4. Mike Cameron (Red Sox) - The oldest player on this list, Mike Cameron will start the 2010 season at 37 years old. When he was drafted in 1991 the three players above him on this list were in grammar school. That being said, Cameron is still an outstanding defensive centerfielder. He'll fit in nicely with the Red Sox focus on defense this year and he'll probably be just fine with the bat as well. Cameron has been in the NL since 2004 and might see his numbers drop a bit with a move to the AL East but he can probably be counted on to hit about 20 HR with an OPS of about .800.
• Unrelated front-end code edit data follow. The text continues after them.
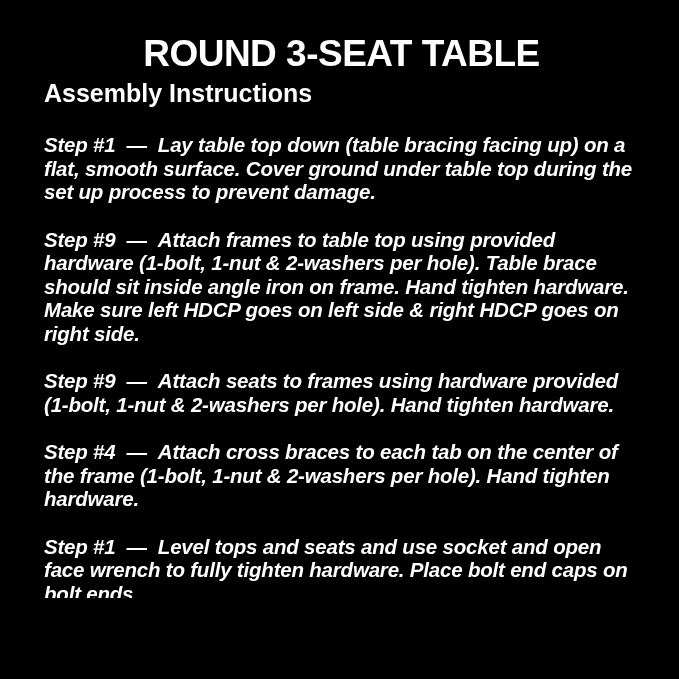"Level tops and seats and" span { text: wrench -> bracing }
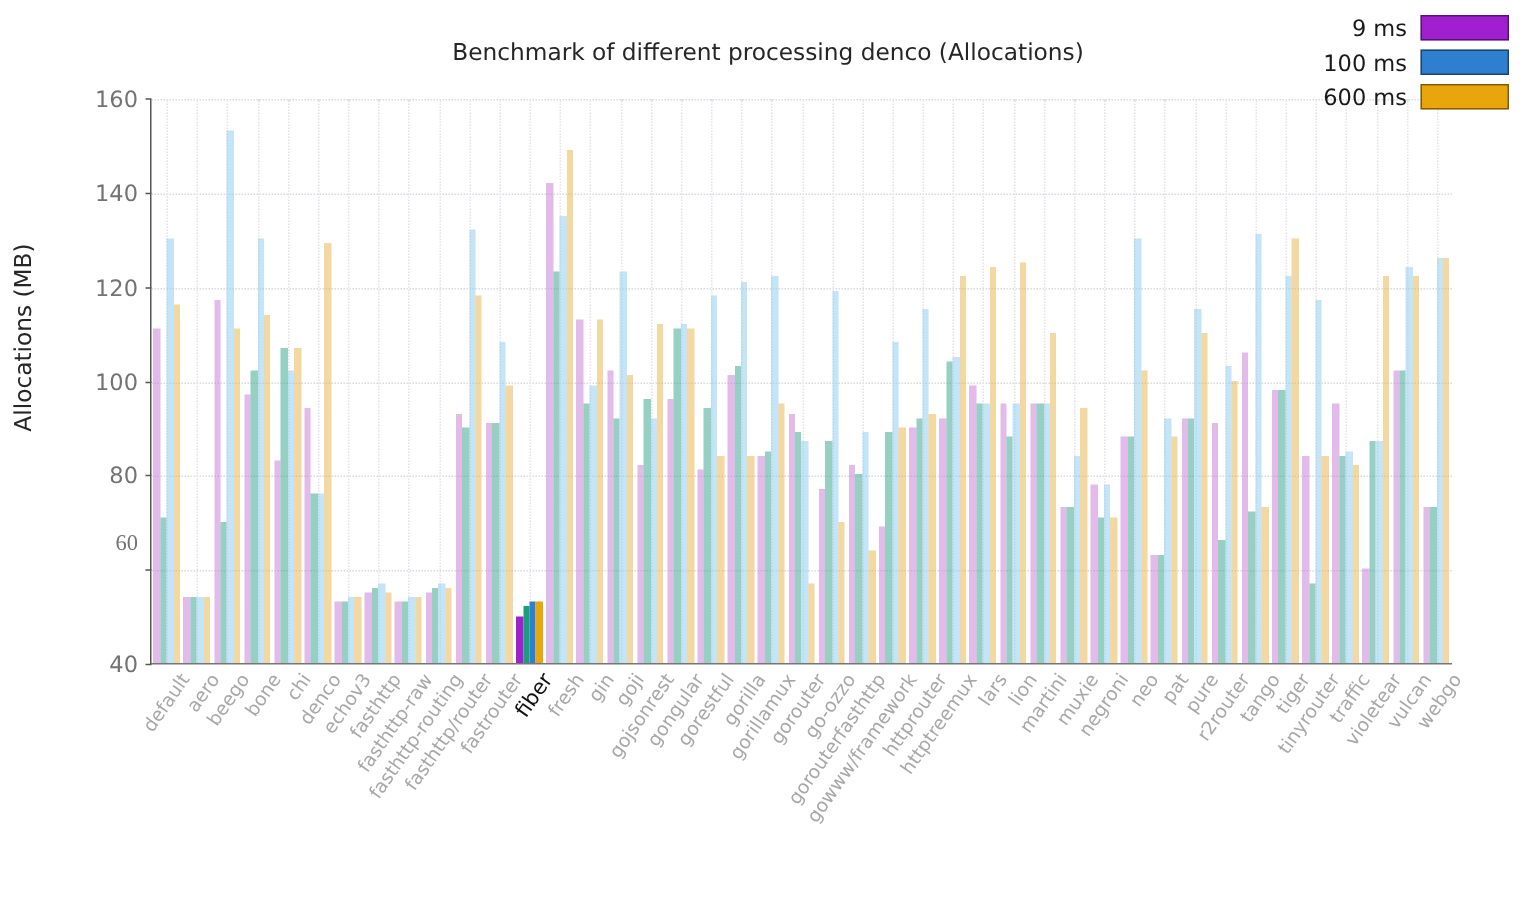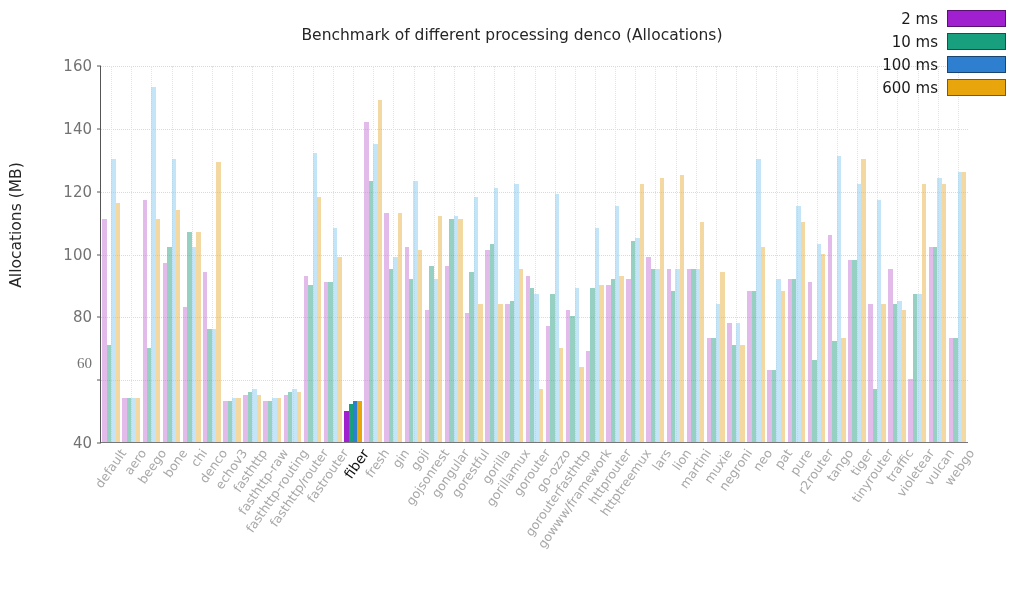"2 ms" div.legend-label { text: 2 -> 9 }
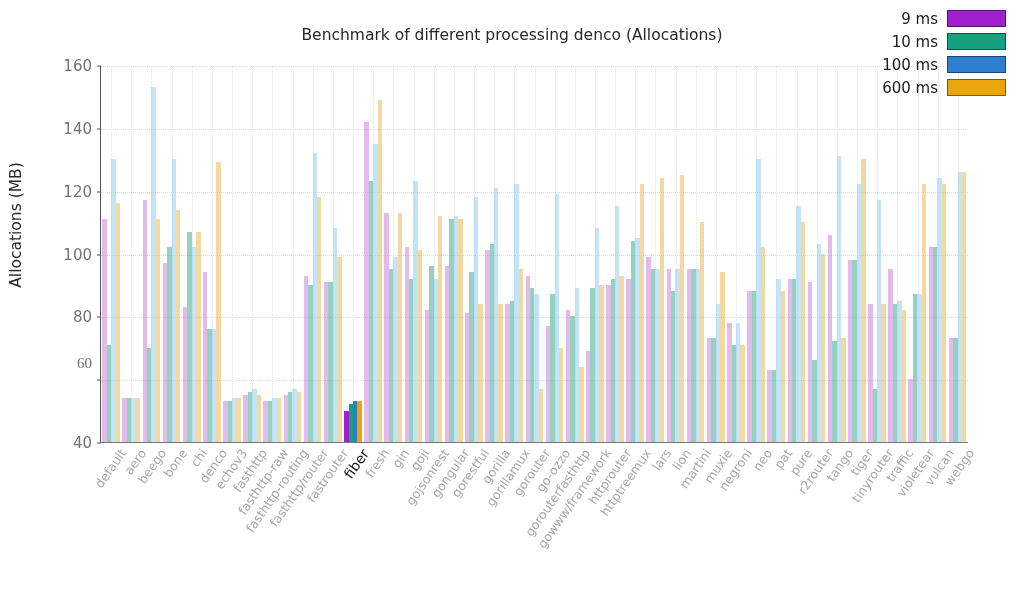"10 ms" div.legend-row { html: <div> <div>10 ms</div> <div></div> </div> -> none }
5. Vernon Wells (Blue Jays) - In the winter before the 2007 season the Jays signed Wells to a 7 year, $126M extension (to start in 2008) and they've been regretting it pretty much ever since. Wells was 27 years old and coming off of a fine year where he hit .303/.357/.542 with 32 HR and 40 2B. He celebrated his new contract in 2007 by hitting just .245/.304/.402, in 2008 by missing a bunch of time with a broken wrist and then a sprained hamstring, and in 2009 by just plain sucking. To top it off, Wells is hardly a gem in center field. In 1200 career games he has a UZR/150 in CF of -5.7 and he's posted negative numbers in fielding runs above average the past two years. The Blue Jays have to just suck it up and hope he figures things out, though, because they owe him $98.5M over the next five years.